IP was associated with significant increases in mean grip strength, reduction in number of tender and swollen joints, and improvements in patient pain, fatigue, and level of functional impairment. Supplemental distant IP had no additional statistically significant effect.
The study was not randomized or placebo controlled. IP was associated in this study with improvements in RA. Distant IP added no further benefit. The authors comment that the degree of improvement seen compares favorably with recipients of DMARD therapy.
Matthews DA, et al. South Med J 2000;93(12):1177-1186.
Both community acquired and nosocomial infections with Staphylococcus aureus (SA) are important causes of morbidity and mortality. Concern about progressively more difficult levels of antibiotic resistance has prompted investigation for opportunities to interrupt the cycle of infection. It has already been determined that SA colonization is the primary source of SA infections in hospitals, and as many as 40% of hospitalized persons harbor SA as nasal carriers. Though interventional trials have shown that elimination of SA from nasal carriers reduces the frequency of SA hospital infection, such studies did not use modern molecular methods to define the correlation between nasal carrier and clinical infection strains.
In the first part of this two-segment study, nasal swab cultures were immediately obtained from all patients in 32 hospitals who had blood cultures positive for SA, and genotyping was performed if SA positive. The second segment of the study consisted of prospectively obtained nasal cultures from hospital patients; in those who subsequently developed bacteremia, analysis was done to confirm if the same strain was involved.

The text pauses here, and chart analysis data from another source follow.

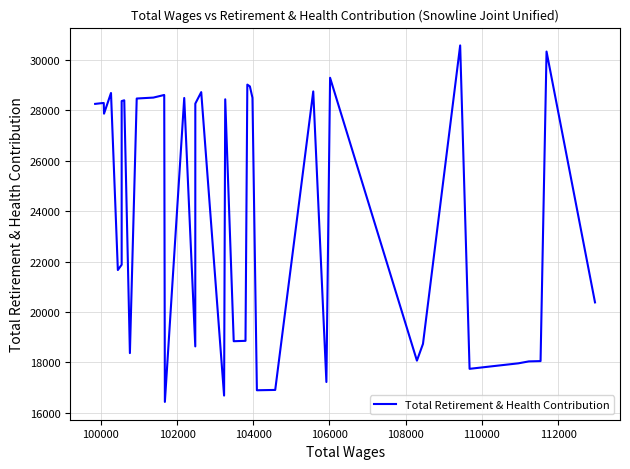

What is the label of the 35th point from the right?

108000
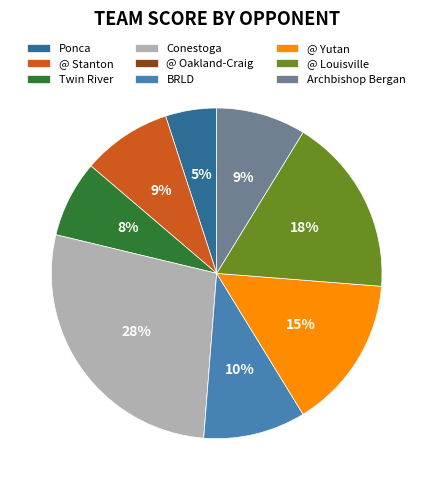

What percentage is the BRLD slice, to the nearest percent?

10%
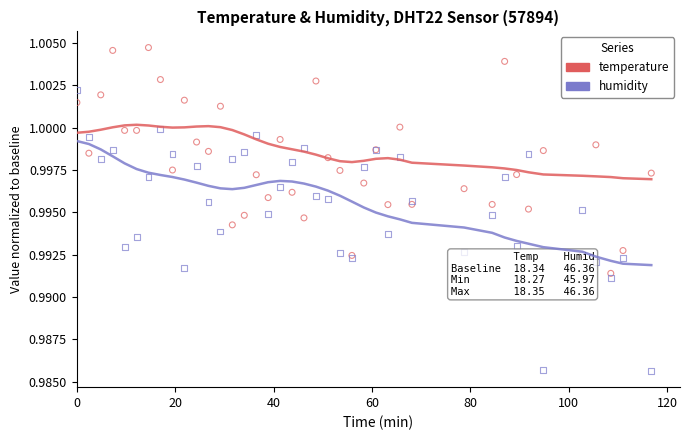

Which series has the widest spread of Y values?

humidity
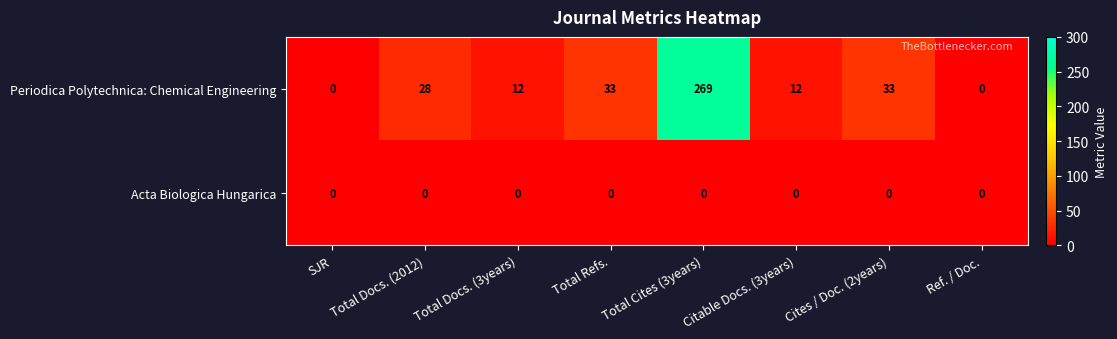

List the series in order of their peak value, highest first.

Periodica Polytechnica: Chemical Engineering, Acta Biologica Hungarica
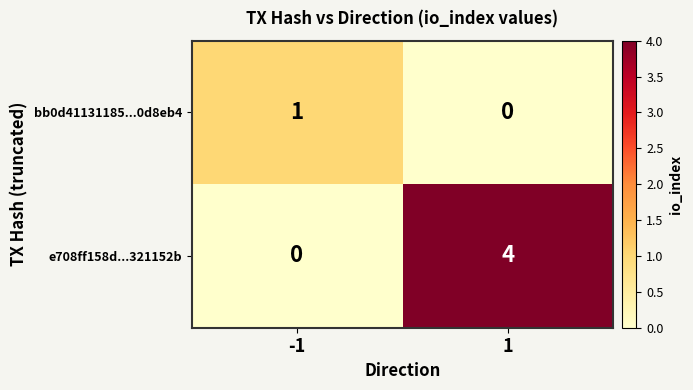

Which series has the largest total across all categories?

e708ff158d...321152b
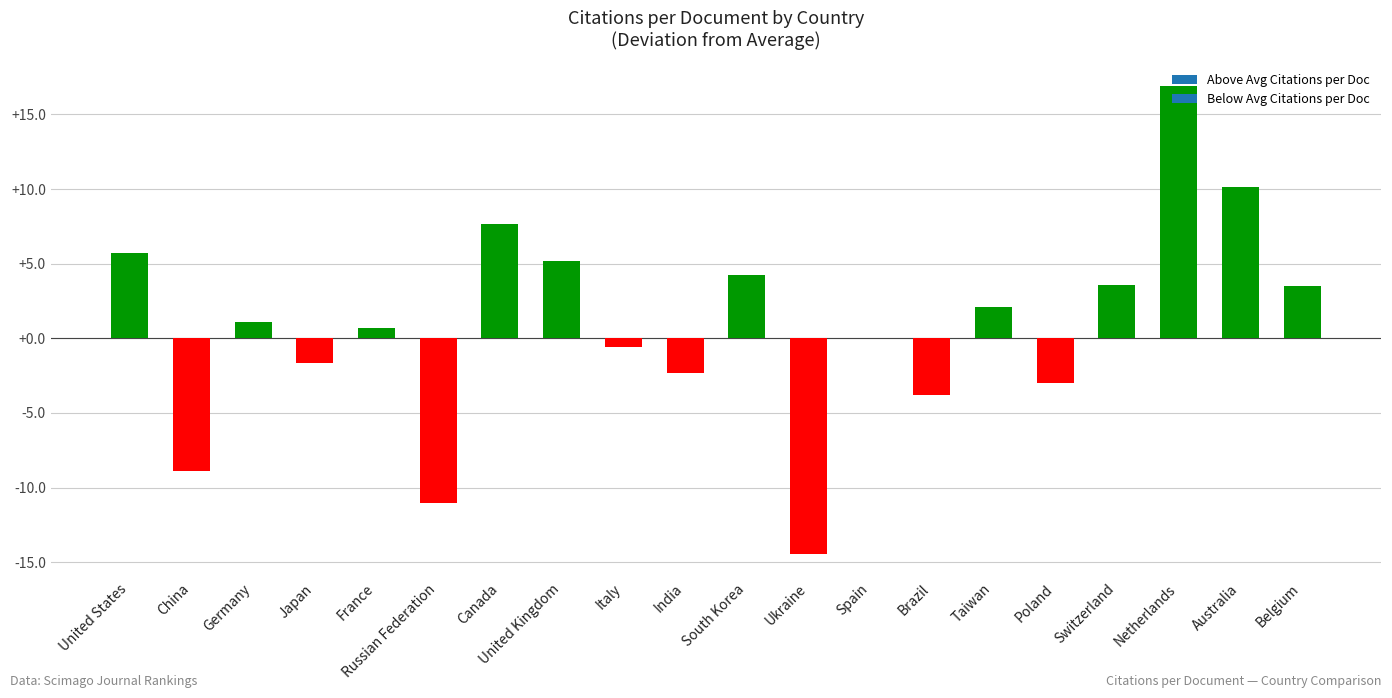

At which category does the chart reach its peak across all series?

Netherlands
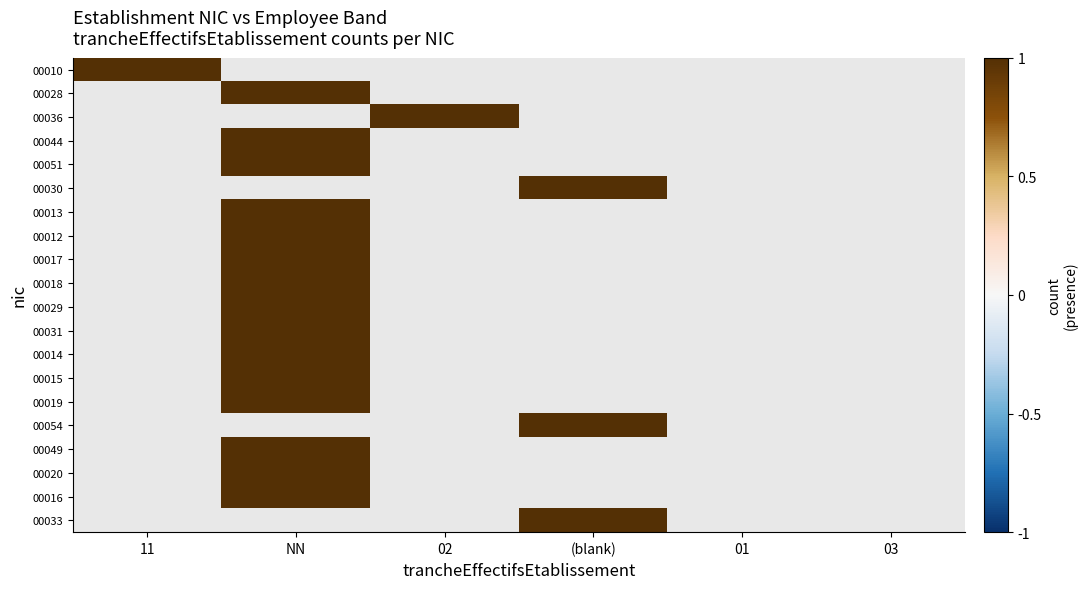

Reading right to left, list all the values displayed in this chart.

00010: 0	0	0	0	0	1
00028: 0	0	0	0	1	0
00036: 0	0	0	1	0	0
00044: 0	0	0	0	1	0
00051: 0	0	0	0	1	0
00030: 0	0	1	0	0	0
00013: 0	0	0	0	1	0
00012: 0	0	0	0	1	0
00017: 0	0	0	0	1	0
00018: 0	0	0	0	1	0
00029: 0	0	0	0	1	0
00031: 0	0	0	0	1	0
00014: 0	0	0	0	1	0
00015: 0	0	0	0	1	0
00019: 0	0	0	0	1	0
00054: 0	0	1	0	0	0
00049: 0	0	0	0	1	0
00020: 0	0	0	0	1	0
00016: 0	0	0	0	1	0
00033: 0	0	1	0	0	0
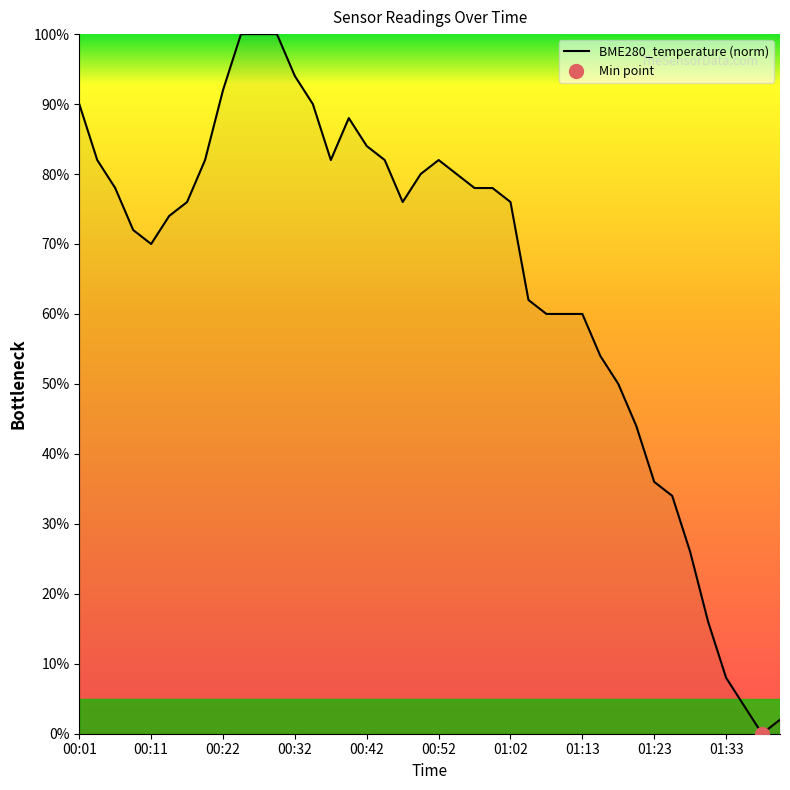

What is the difference between the values at 01:33 and 00:04?

74.0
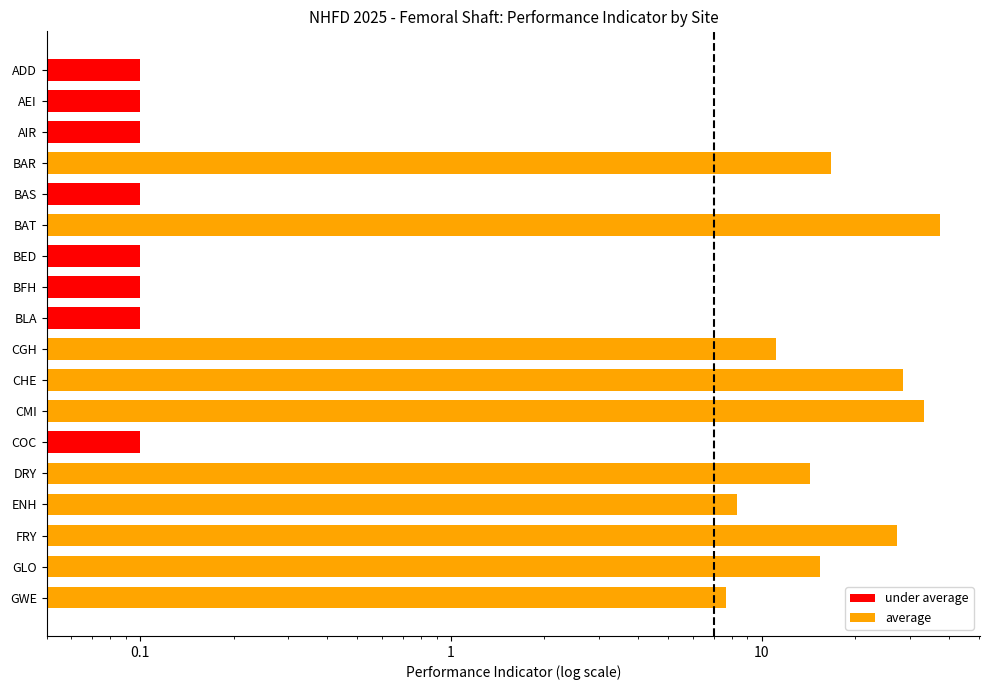

What is the sum of all values?

201.0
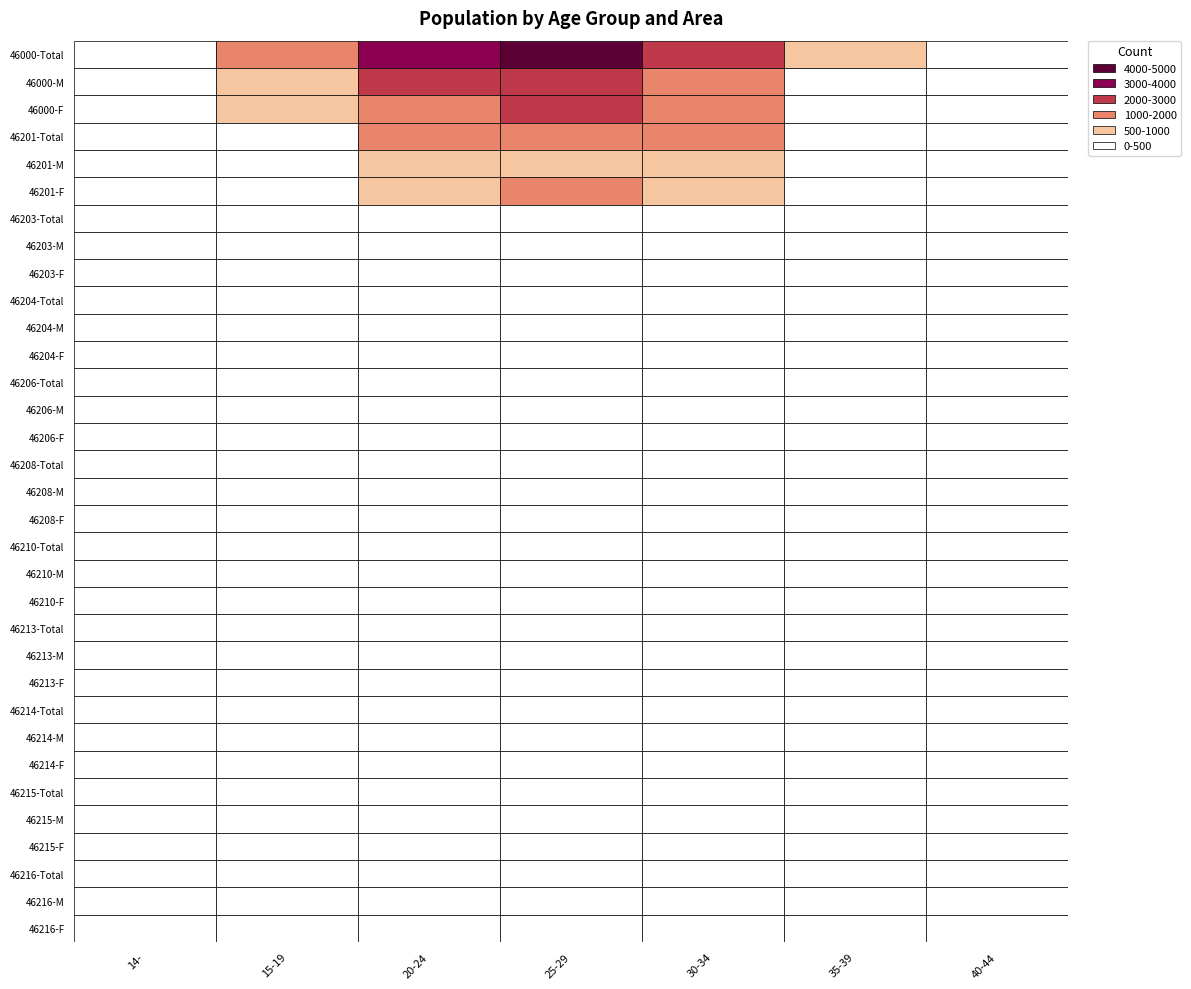

Reading left to right, what are all the values shown in this chart?

14-: 46000-Total=173	46000-M=89	46000-F=84	46201-Total=66	46201-M=36	46201-F=30	46203-Total=13	46203-M=7	46203-F=6	46204-Total=0	46204-M=0	46204-F=0	46206-Total=4	46206-M=3	46206-F=1	46208-Total=11	46208-M=6	46208-F=5	46210-Total=1	46210-M=1	46210-F=0	46213-Total=0	46213-M=0	46213-F=0	46214-Total=6	46214-M=3	46214-F=3	46215-Total=3	46215-M=2	46215-F=1	46216-Total=1	46216-M=1	46216-F=0
15-19: 46000-Total=1311	46000-M=678	46000-F=633	46201-Total=455	46201-M=233	46201-F=222	46203-Total=119	46203-M=71	46203-F=48	46204-Total=10	46204-M=6	46204-F=4	46206-Total=19	46206-M=11	46206-F=8	46208-Total=51	46208-M=26	46208-F=25	46210-Total=34	46210-M=11	46210-F=23	46213-Total=10	46213-M=4	46213-F=6	46214-Total=5	46214-M=1	46214-F=4	46215-Total=30	46215-M=17	46215-F=13	46216-Total=55	46216-M=19	46216-F=49
20-24: 46000-Total=3893	46000-M=2052	46000-F=1841	46201-Total=1504	46201-M=813	46201-F=691	46203-Total=330	46203-M=175	46203-F=155	46204-Total=38	46204-M=22	46204-F=16	46206-Total=35	46206-M=19	46206-F=16	46208-Total=135	46208-M=61	46208-F=74	46210-Total=81	46210-M=44	46210-F=37	46213-Total=24	46213-M=14	46213-F=10	46214-Total=36	46214-M=17	46214-F=19	46215-Total=59	46215-M=32	46215-F=27	46216-Total=256	46216-M=123	46216-F=133
25-29: 46000-Total=4885	46000-M=2456	46000-F=2429	46201-Total=1977	46201-M=962	46201-F=1015	46203-Total=341	46203-M=173	46203-F=168	46204-Total=53	46204-M=29	46204-F=24	46206-Total=39	46206-M=20	46206-F=19	46208-Total=166	46208-M=80	46208-F=86	46210-Total=108	46210-M=53	46210-F=55	46213-Total=36	46213-M=17	46213-F=19	46214-Total=38	46214-M=24	46214-F=14	46215-Total=75	46215-M=37	46215-F=38	46216-Total=298	46216-M=161	46216-F=137
30-34: 46000-Total=2800	46000-M=1424	46000-F=1376	46201-Total=1190	46201-M=611	46201-F=579	46203-Total=202	46203-M=107	46203-F=95	46204-Total=22	46204-M=11	46204-F=11	46206-Total=28	46206-M=16	46206-F=12	46208-Total=89	46208-M=42	46208-F=47	46210-Total=69	46210-M=34	46210-F=35	46213-Total=28	46213-M=19	46213-F=9	46214-Total=17	46214-M=6	46214-F=11	46215-Total=36	46215-M=22	46215-F=14	46216-Total=137	46216-M=70	46216-F=67
35-39: 46000-Total=615	46000-M=304	46000-F=311	46201-Total=273	46201-M=135	46201-F=138	46203-Total=34	46203-M=13	46203-F=21	46204-Total=6	46204-M=5	46204-F=1	46206-Total=8	46206-M=4	46206-F=4	46208-Total=17	46208-M=7	46208-F=10	46210-Total=8	46210-M=3	46210-F=5	46213-Total=4	46213-M=3	46213-F=1	46214-Total=6	46214-M=1	46214-F=5	46215-Total=11	46215-M=3	46215-F=8	46216-Total=33	46216-M=19	46216-F=14
40-44: 46000-Total=11	46000-M=3	46000-F=8	46201-Total=9	46201-M=3	46201-F=6	46203-Total=0	46203-M=0	46203-F=0	46204-Total=0	46204-M=0	46204-F=0	46206-Total=0	46206-M=0	46206-F=0	46208-Total=0	46208-M=0	46208-F=0	46210-Total=0	46210-M=0	46210-F=0	46213-Total=0	46213-M=0	46213-F=0	46214-Total=0	46214-M=0	46214-F=0	46215-Total=1	46215-M=0	46215-F=1	46216-Total=0	46216-M=0	46216-F=0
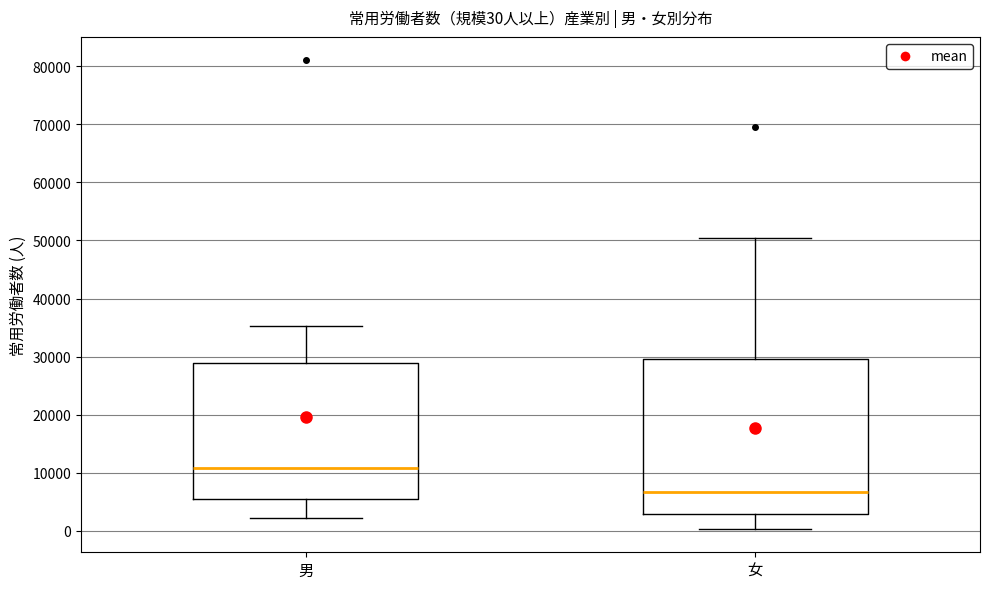

Comparing the boxes themselves (not the whiskers), which one is the tallest?

女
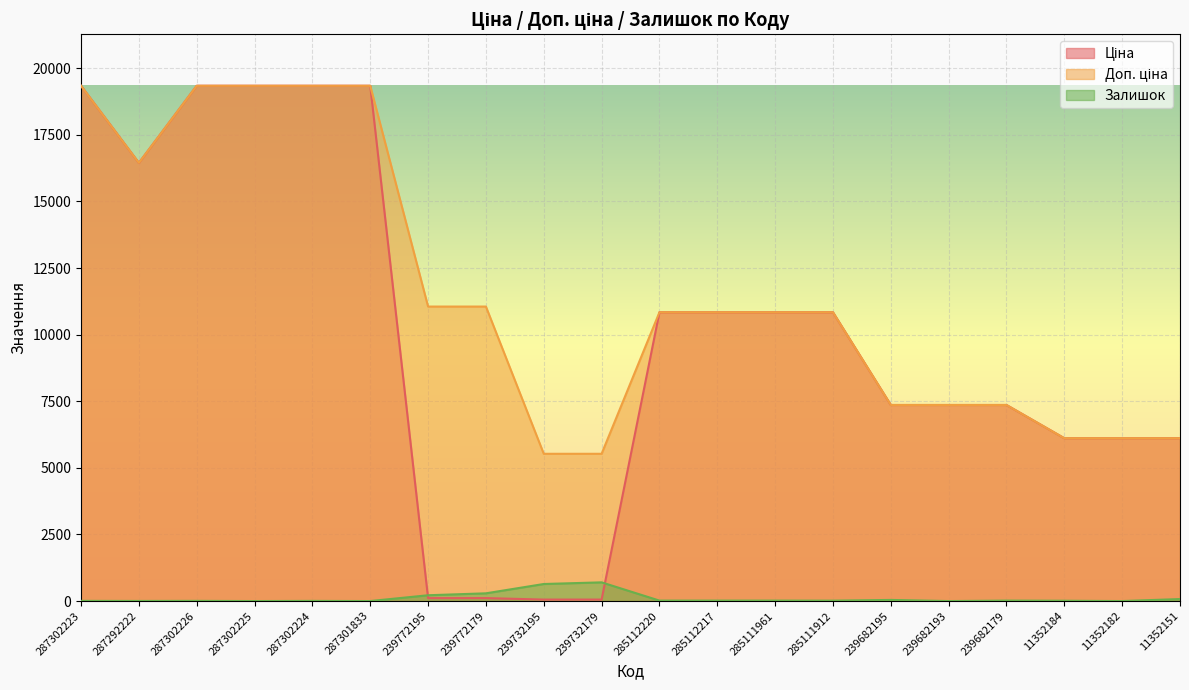

The value of Доп. ціна at 239772179 is 3478.5. True or false?

False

In both segments of the study, more than 82% of isolates from blood were identical to those obtained in nasal cultures. von Eiff and associates conclude that elimination of nasal SA carriage may prevent subsequent SA infections.
von Eiff CV, et al. N Engl J Med 2001; 344:11-16.
Alpha-antagonists (e.g., doxazosin, tamsulosin, terazosin) have become the mainstay of therapy for most symptomatic men with lower urinary tract symptoms due to benign prostatic hyperplasia (BPH). Unfortunately, not all men respond to alpha-antagonist (AA) treatment, and must often be treated surgically. This report details results of a retrospective chart review of three years of data on men at the Department of Urology, Ochsner Clinic, in New Orleans, La. Study subjects were divided into two groups: group 1 had undergone transurethral resection of the prostate (TURP) after failure of AA therapy; group 2 had undergone TURP for symptomatic BPH but had not undergone AA therapy.
Outcomes in Group 2 were better than Group 1: persistent irritative voiding symptoms, new stress incontinence, and chronic urinary retention appeared more often as persistent problems in Group 1. Complete resolution of symptoms occurred more frequently in group 2 (92% vs 71%). Contrary to popular wisdom, prostate size did not contribute to relative success or failure of therapy. Blanchard and associates counsel that men who fail AA treatment should be informed that surgical results for them might not be as good as for other candidates.
Blanchard K, et al. South Med J 2000; 93(12):1192-1196.